While writing YAQL I accidentally discovered Lisp

stcredzero · on Jan 9, 2011

And then the AHA! moment happens. I finally "get" Lisp! It's just a string representation of the abstract syntax tree for any language!

So instead of having a separate meta-syntax to manipulate Lisp at the level of the AST, you simply write Lisp. Lisp is the language that's it's own AST. Combine this with a complete exposure of the meta-level of the language, and you get a language where many things that would be very expensive or impossible in other languages are relatively inexpensive and possible.

Smalltalk is nearly it's own AST. There are enough tools and exposure of the meta-level to enable things like Lisp macros, but it's still 2-3X harder than in Lisp. Also, Smalltalk Blocks by themselves are fairly powerful.
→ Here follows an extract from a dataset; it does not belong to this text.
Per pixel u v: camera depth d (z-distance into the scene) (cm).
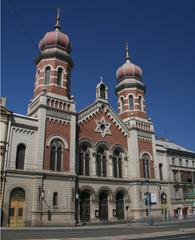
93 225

As a result, people don't use Lisp style macros in Smalltalk even though they could if they really wanted to. (Implementing them would just take a few days.) The cost-benefit just doesn't work out.

(Yes, even Smalltalk is a kind of "Blub" compared to Lisp.)

sedachv · on Jan 9, 2011

The reason you can do metaprogramming with blocks in Smalltalk and not most other "OO" languages is that Smalltalk is based on message-passing, and you have control over how objects interpret messages sent to them.

Specifically, the doesNotUnderstand method is equivalent to having a fully late-bound APPLY in Lisp (which means you can implement FEXPRs yourself when you need them, and FEXPRs are as good as CL or Scheme-style macros for many purposes):

http://carcaddar.blogspot.com/2009/04/closure-oriented-metap...

http://c2.com/cgi/wiki?DoesNotUnderstand

This is why Alan Kay says message passing is more important than objects.

igravious · on Jan 10, 2011

Is this the method_missing function that Ruby invokes when it can't fing the method to was looking for?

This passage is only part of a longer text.